Task item A
Copy out the section of the article on sea level rise along the New Jersey shore, starting with "I just read" and going on through "and other shores.".
Task item B
List every New Jersey shore location that the article on sea level rise names as a town, township, or stretch of coast. Leave out the state name itself.
Task item C
Resume the article on sea level rise along the New Jersey shore, writing on from its final sentence.

-------- Selected extract

Hurricane Sandy cut a scar into seaside communities along the New Jersey coast in October 2o12, and only now are some beach communities emerging with a prosperous touristic outlook for Summer 2014. However positive the tide may have turned for Jersey shore communities though, the sustainability of Atlantic coastline beach communities is endangered by sea level rise now.

Hard stabilization at Groynes UK – Courtesy MichaelMaggs

I just read an article by Erin O’Neill of the he Star-Ledger announcing  a prominent beach there in New Jersey, Toms River planning for a stellar beach season this year. The township is as old as New Jersey, if not older, but better known for being the backdrop for TV and Hollywood film classics such as Amityville Horror. Since Sandy the seaside community has been more noteworthy as one of the worst affected beaches in the super-storm Sandy epic horror. Now come Memorial Day weekend the beaches of Toms River will welcome sunbathers anew, but all is not well for the Jersey and other shores. 

This story at Tribtown tells of a new, more ominous disaster creeping up on New Jersey’s and other coastal vacation spots. The state’s so called “back bay” areas have a bigger problem then refurbishing beach sand, far worse and more permanent than adding height to pilings supporting beach homes, the Earth’s seas are rising. Jersey back bay resident Frank Santora has to live in an occasional swamp right now, as his Seaside Heights home. Streets there are often flooded, even when there is no flood tide, and a recent study that shows one foot of sea level rise will inundate most of the Jersey coast. From Point Pleasant to the Toms River beaches, the problem in the near future won’t be record hurricanes, but the morning tide.

New Jersey shoreline elevations now – courtesy Risingsea.net

Now that global warming and sea level rise are a substantiated fact, communities worldwide are attuned to the mid to long range effects of the sea taking back what once was beneath it. The problem for the Sandy Hook-New Jersey communities is complex, but easily explainable. The image you see above shows current elevations along the shore in New Jersey via the EPA.  The problem for communities (and vacationers of the future) is not the front beach erosion, refurbishment millions see bay side sand moved back to the dunes at the front of the barrier Islands. The problem is the purple (wetlands) and green (low lying bay side and interior) plots where minute sea level rise has a dramatic effect.

----------------
-------- Source material

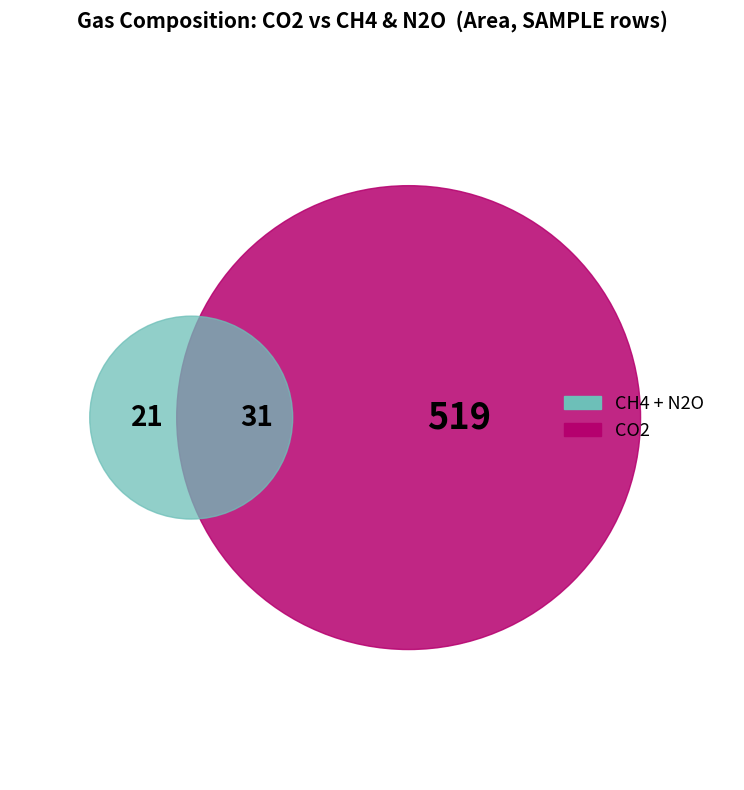

Which slice is the largest?

CO2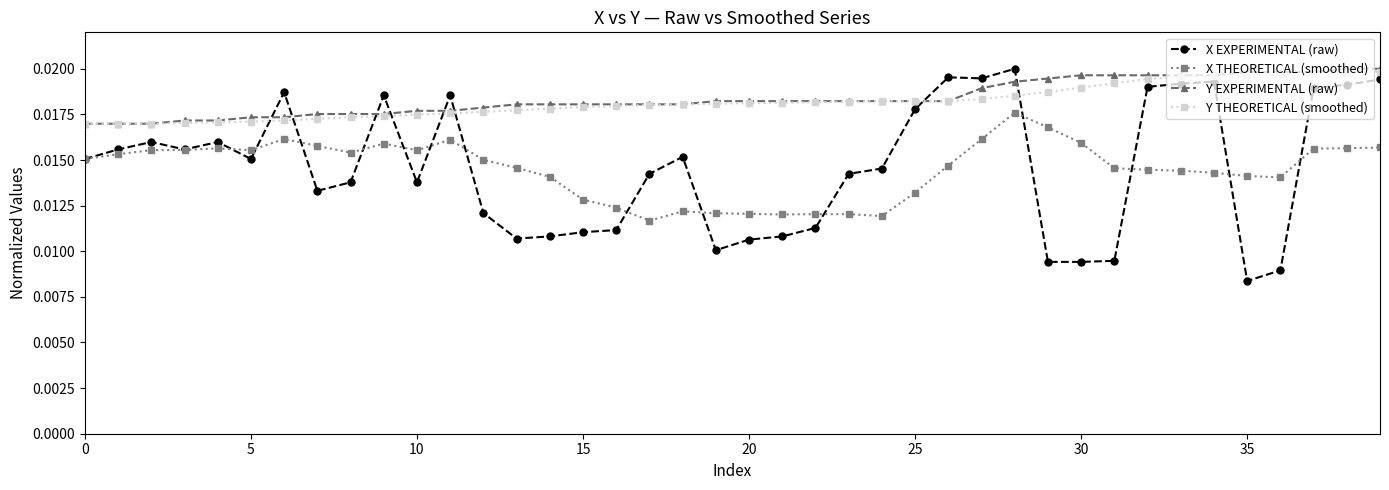

True or false: Y THEORETICAL (smoothed) and X EXPERIMENTAL (raw) intersect in this chart.

True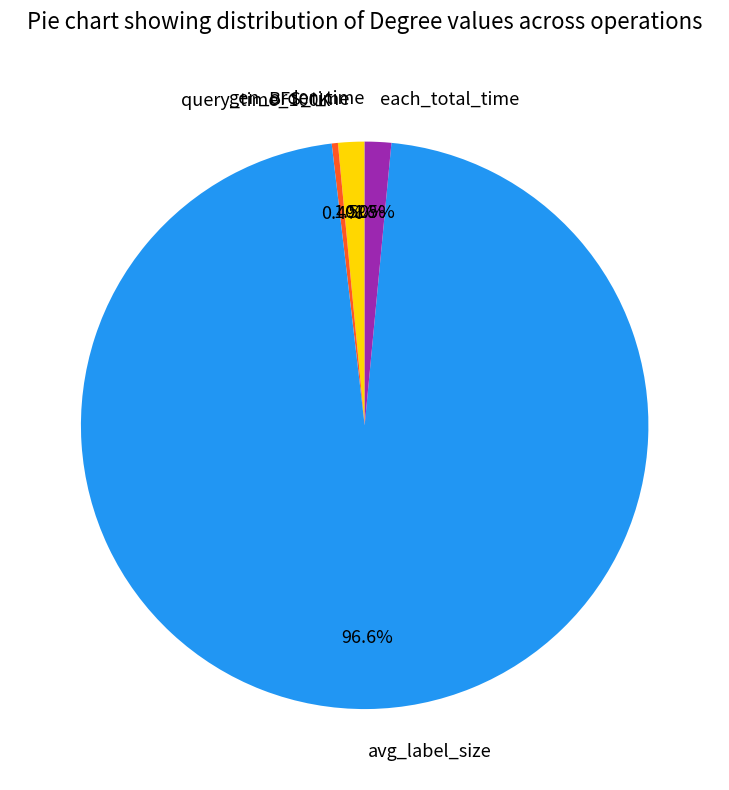

How much of the chart is everything except query_time_100K?

99.6%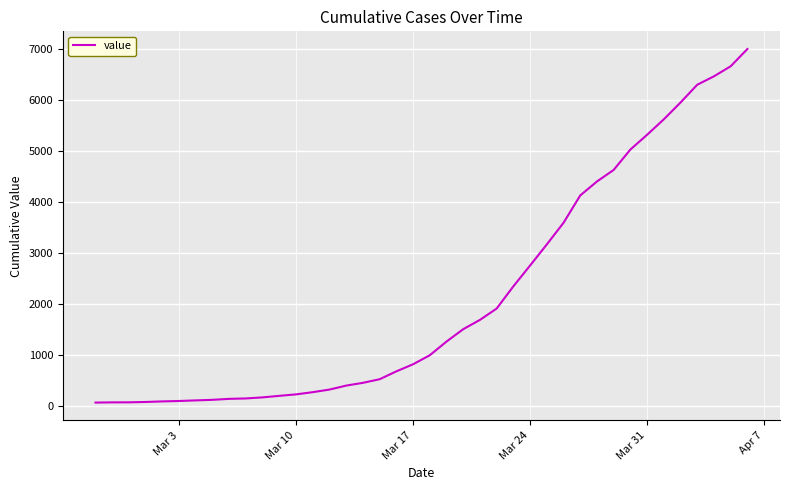

What is the greatest value displayed?

6994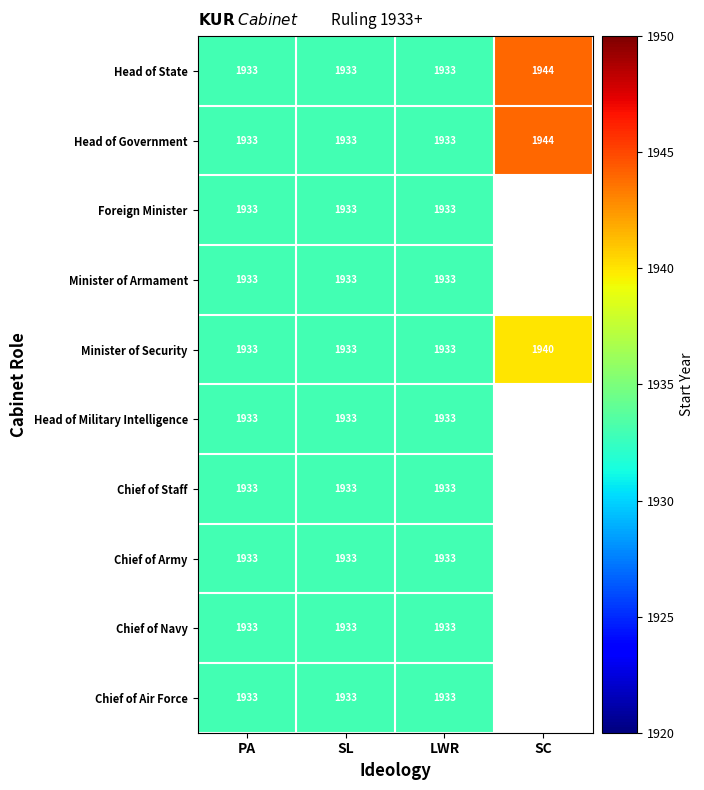

Read the Head of State value at SC, to the nearest 5.

1945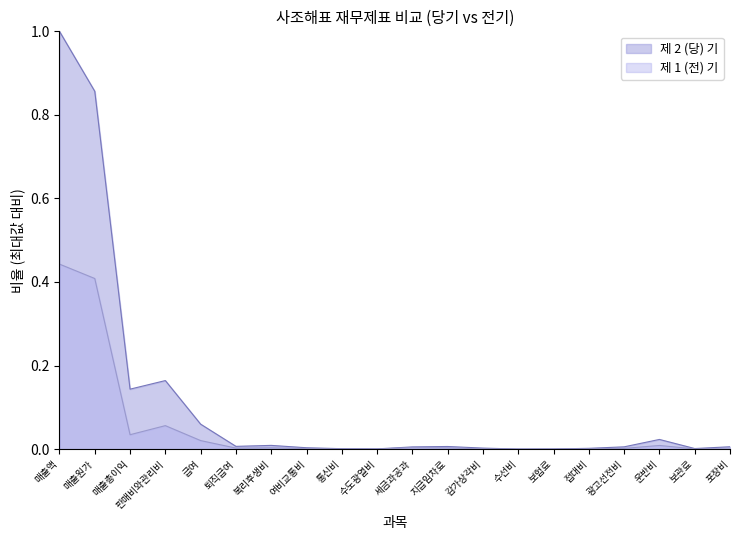

List the series in order of their overall mean, highest first.

제 2 (당) 기, 제 1 (전) 기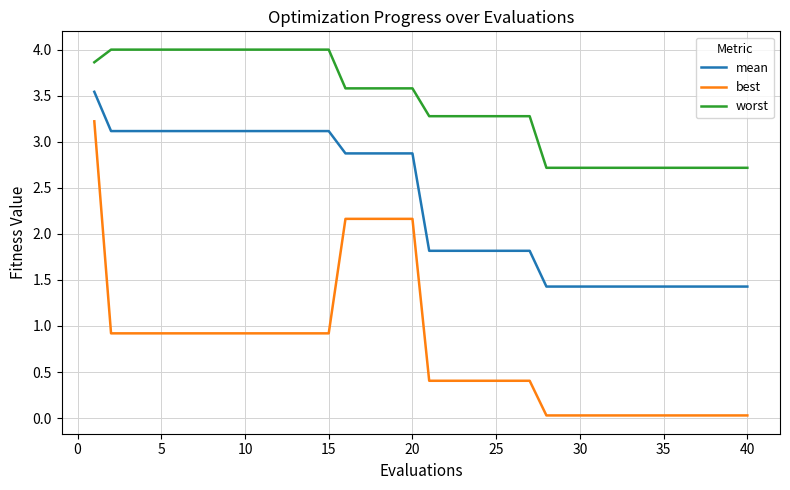

True or false: mean and worst intersect in this chart.

False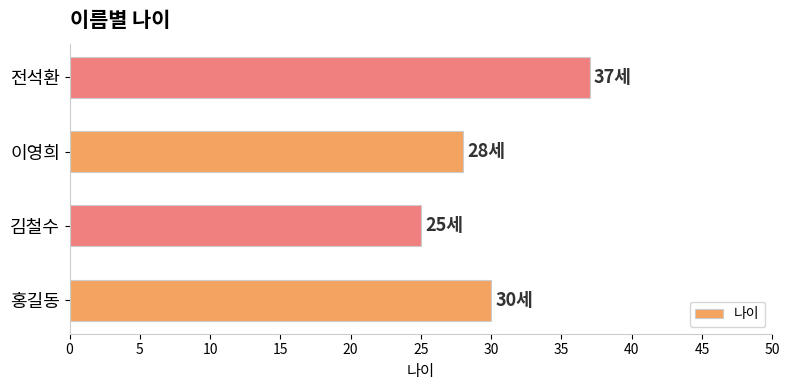

What is the change in value from 홍길동 to 김철수?

-5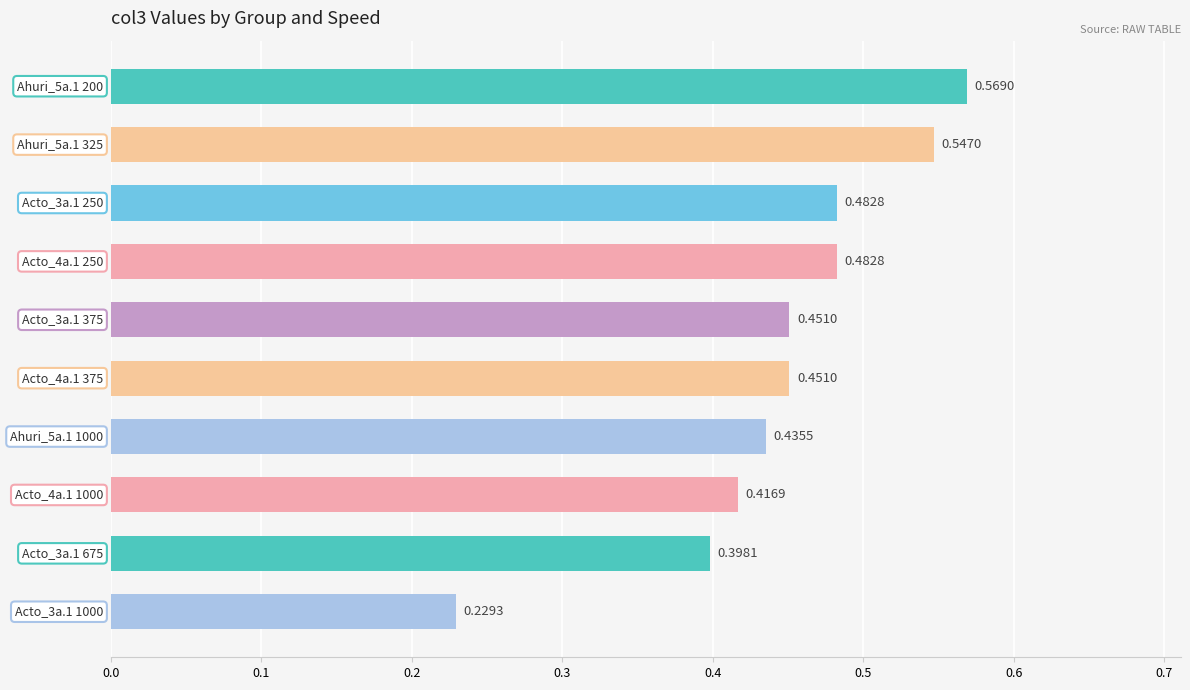

What is the difference between the maximum and minimum values?

0.3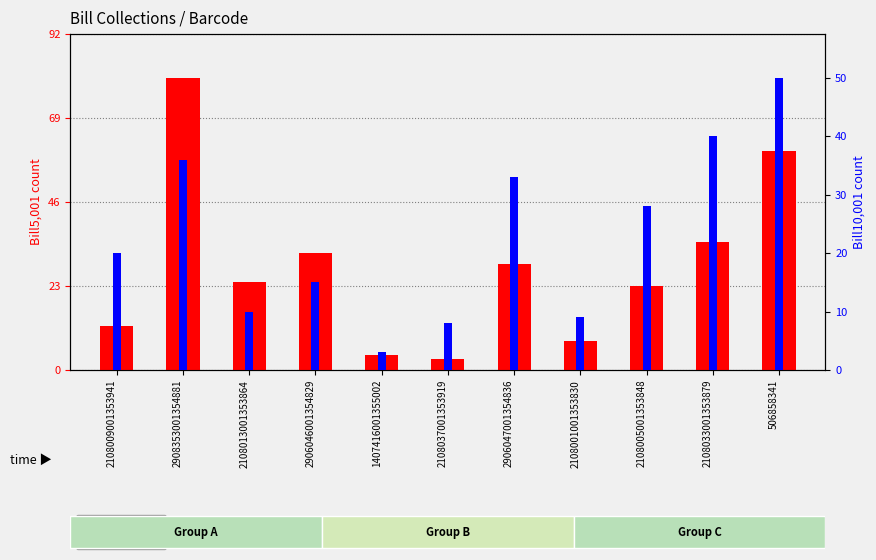

Which series has the largest total across all categories?

Bill5,001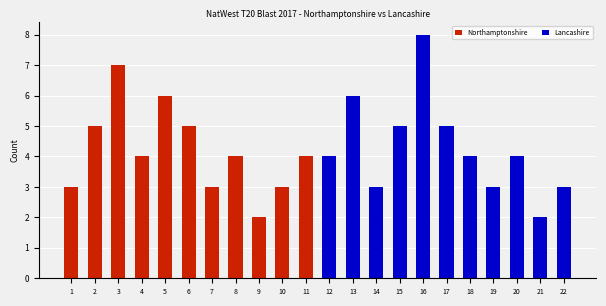

At which label is Lancashire closest to 4?

12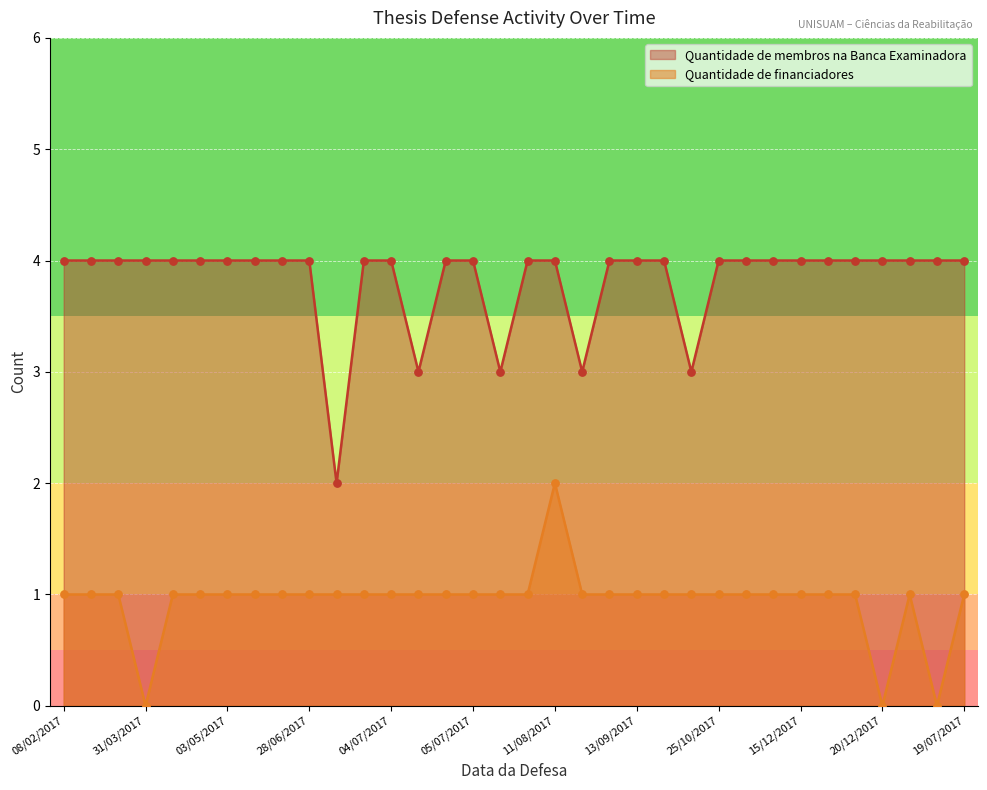

Is the value of Quantidade de financiadores at 03/05/2017 greater than the value of Quantidade de membros na Banca Examinadora at 25/05/2017?

No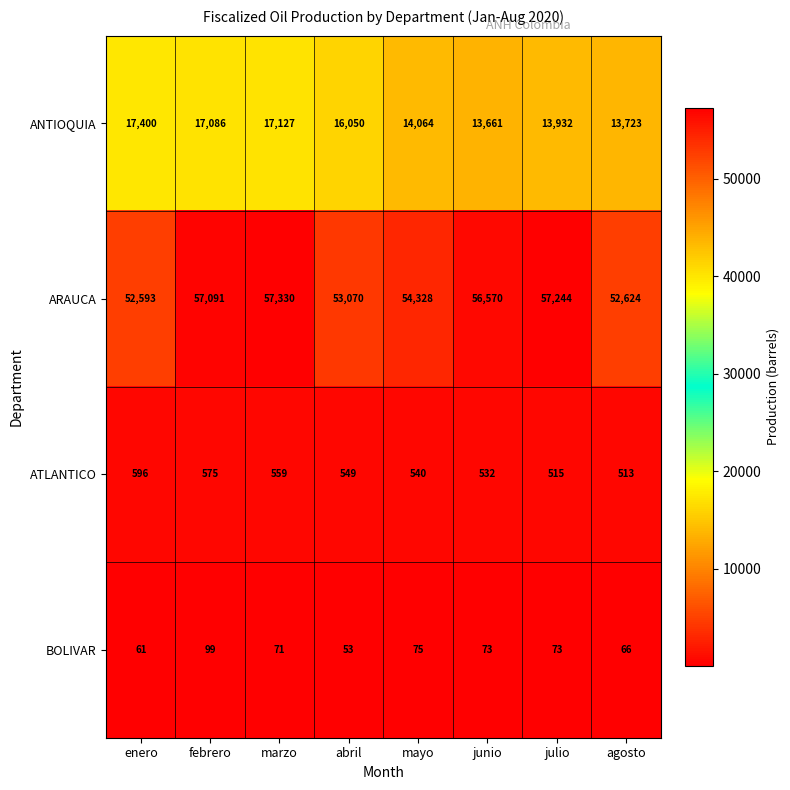

List the series in order of their peak value, lowest first.

BOLIVAR, ATLANTICO, ANTIOQUIA, ARAUCA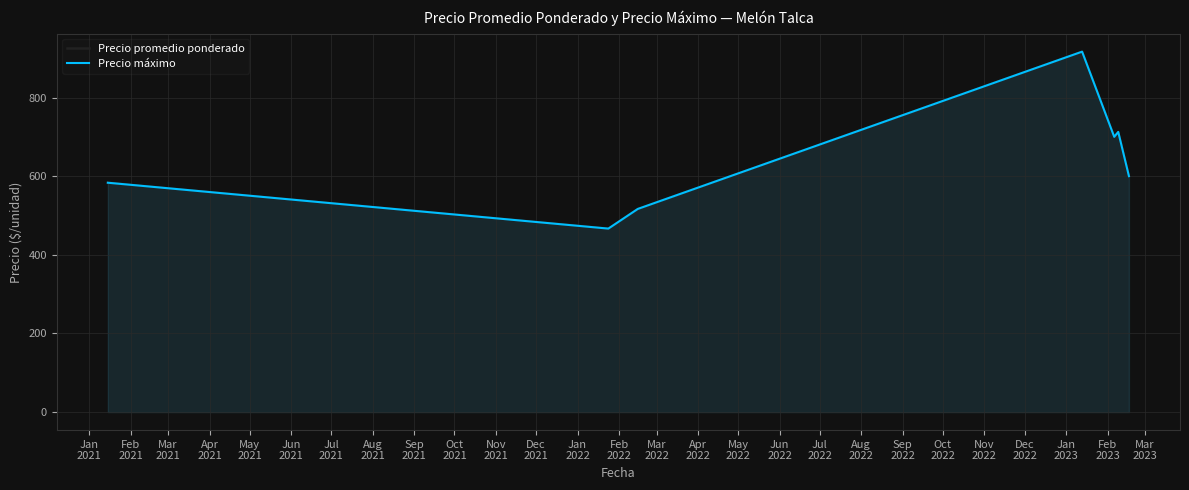

Rank the series at Apr
2021 from lowest to highest value.

Precio promedio ponderado, Precio máximo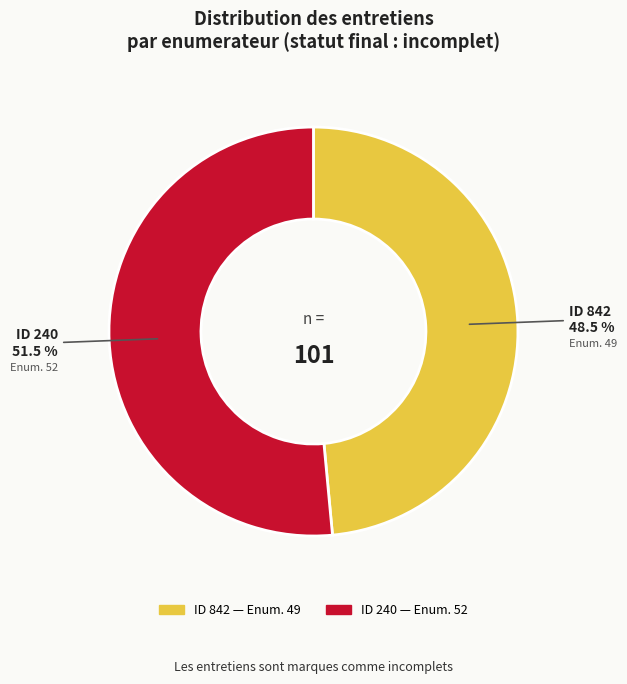

Is there any slice that represents more than half of the pie?

Yes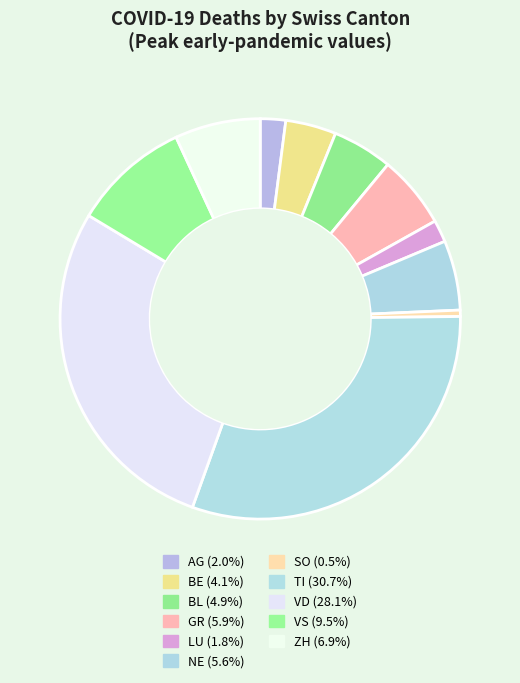

How many segments does this pie chart have?

11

----------------

Reply A
I just read an article by Erin O’Neill of the he Star-Ledger announcing  a prominent beach there in New Jersey, Toms River planning for a stellar beach season this year. The township is as old as New Jersey, if not older, but better known for being the backdrop for TV and Hollywood film classics such as Amityville Horror. Since Sandy the seaside community has been more noteworthy as one of the worst affected beaches in the super-storm Sandy epic horror. Now come Memorial Day weekend the beaches of Toms River will welcome sunbathers anew, but all is not well for the Jersey and other shores.

Reply B
Toms River
Seaside Heights
Point Pleasant
Sandy Hook

Reply C
For those of you who’ve lived or vacationed on a barrier Island, you can recall what happens when it rains hard, maybe even the streets during a Fall storm. But this is not simply a New Jersey or New York problem. This exhaustive study (PDF) entitled; Coastal systems and low-lying areas, by Nicholls, R.J., P.P. Wong, V.R. Burkett, J.O. Codignotto, J.E. Hay, R.F. McLean, S. Ragoonaden and C.D. Woodroffe and other noted experts, it tells of a reshaped world in between now and 2050 .  The chart below reveals what even slight incremental rise in sea level will mean for millions displaced worldwide.

Courtesy Robert J. Nicholls (UK), Poh Poh Wong (Singapore)

Summer 2014 on the New Jersey shore. There’s no danger there, sun and fun are a surety. For New York and New Jersey’s beach combers this year will be a return to yesteryear and that family vacation you remember. It’s next year, next Spring, and the next 20 years when the children of vacationers have to make decisions that concerns many now. With the inevitable facing us all, spending, planning, and even the PR of tourism need to be examined. That disaster that was a conspiracy theory when the 2009 United Nations Climate Change Conference saw President Obama and the world attend, those sensationalist claims are now reality. Don’t take our word for it, watch this National Geographic special. This is the future of the Jersey shore.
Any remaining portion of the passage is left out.